◆ Dataset excerpt:
------------

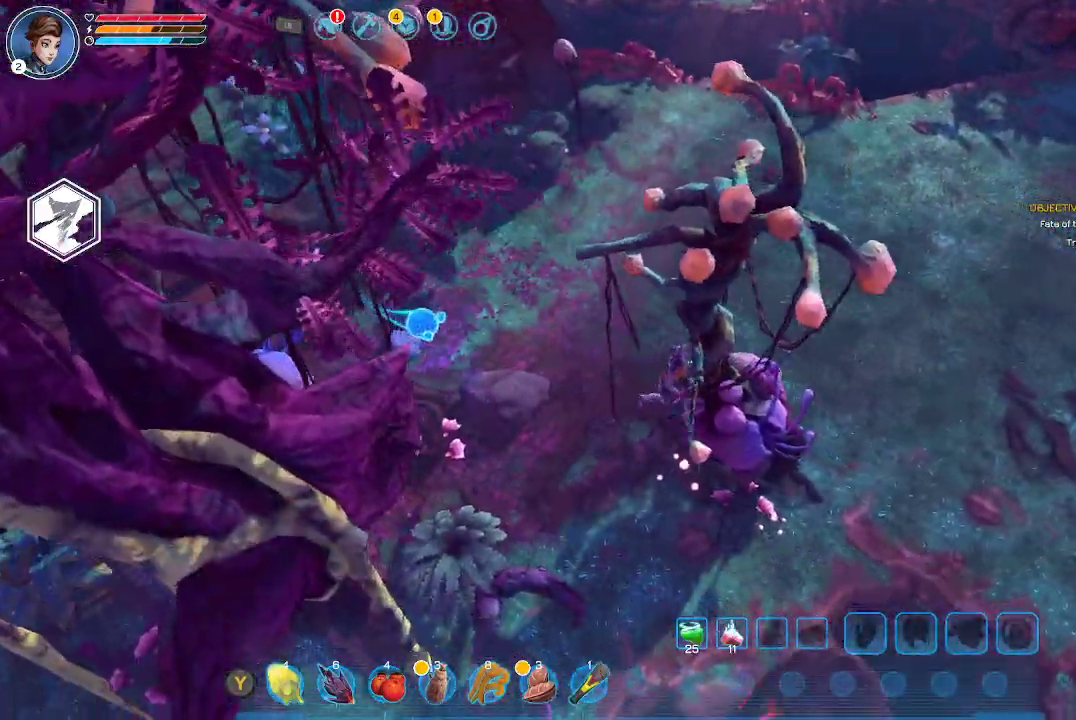
{"buttons": [], "left_stick": "right", "right_stick": "center", "events": []}
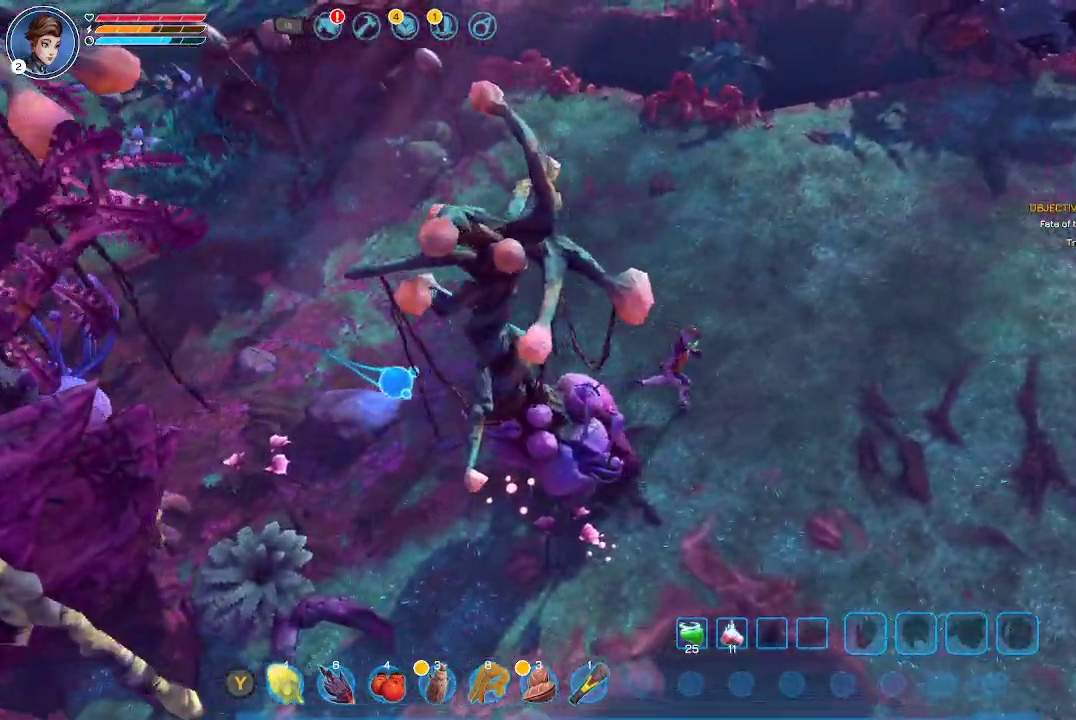
{"buttons": [], "left_stick": "up-right", "right_stick": "center", "events": [[133, "left_stick", "up-right"]]}
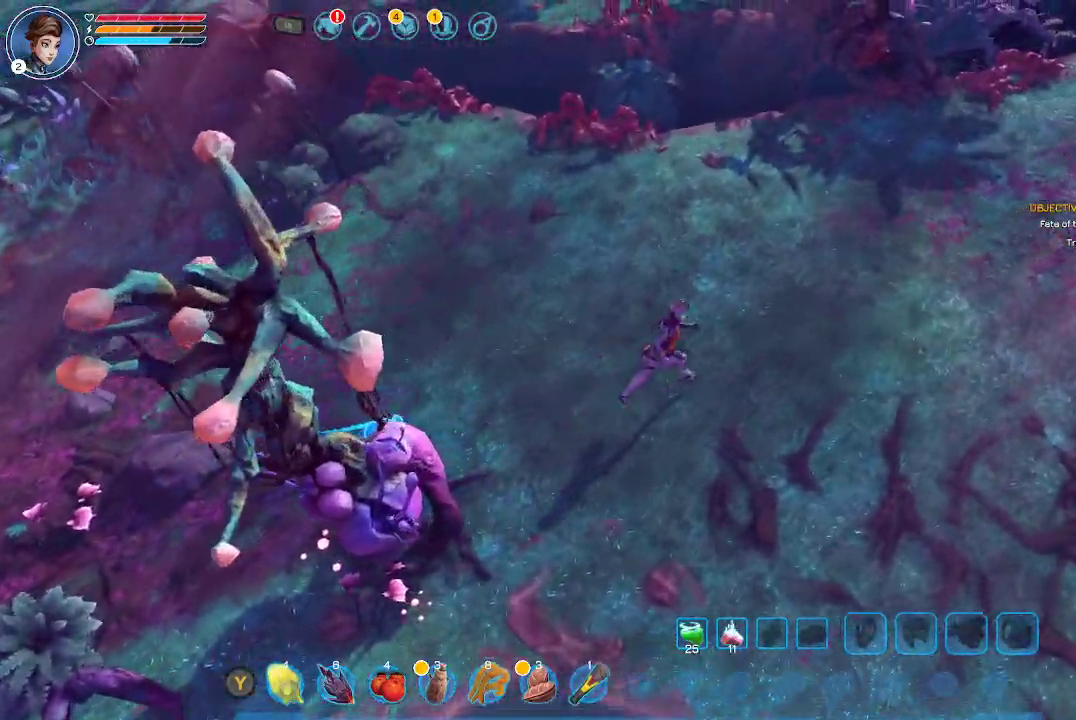
{"buttons": [], "left_stick": "up-right", "right_stick": "right", "events": [[367, "right_stick", "right"]]}
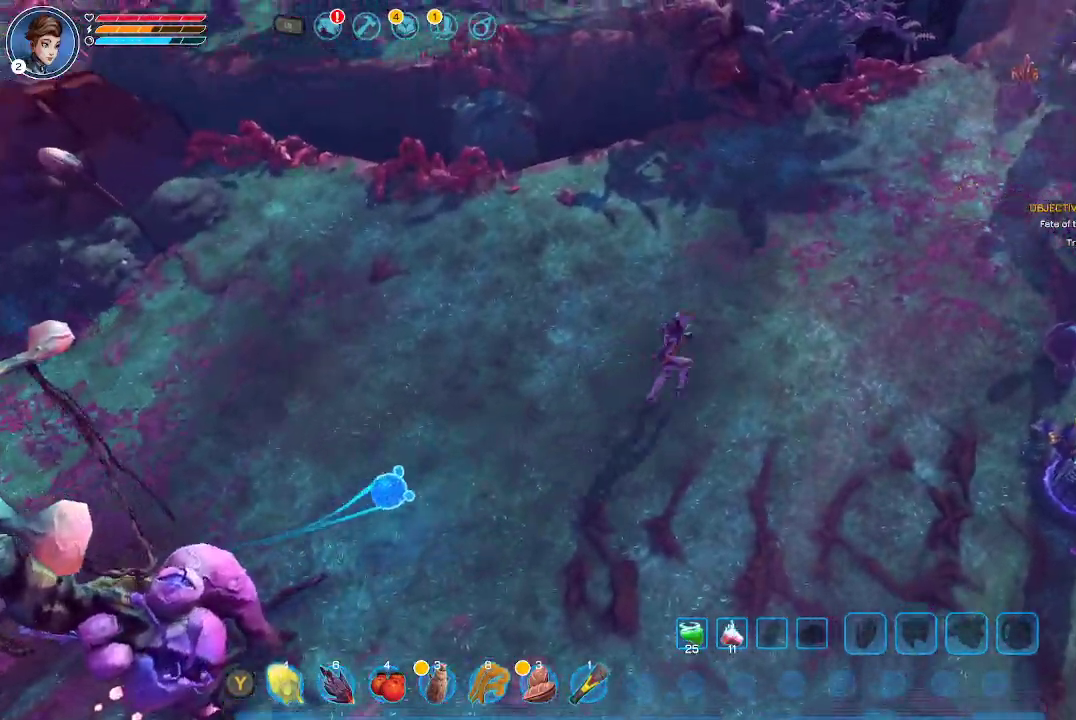
{"buttons": [], "left_stick": "up-right", "right_stick": "center", "events": [[200, "right_stick", "center"]]}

------------

◆ Exercise goal: The answer should match the data above word for word, with no pictures in it.

◆ Result of the task:
{"buttons": [], "left_stick": "right", "right_stick": "center", "events": []}
{"buttons": [], "left_stick": "up-right", "right_stick": "center", "events": [[133, "left_stick", "up-right"]]}
{"buttons": [], "left_stick": "up-right", "right_stick": "right", "events": [[367, "right_stick", "right"]]}
{"buttons": [], "left_stick": "up-right", "right_stick": "center", "events": [[200, "right_stick", "center"]]}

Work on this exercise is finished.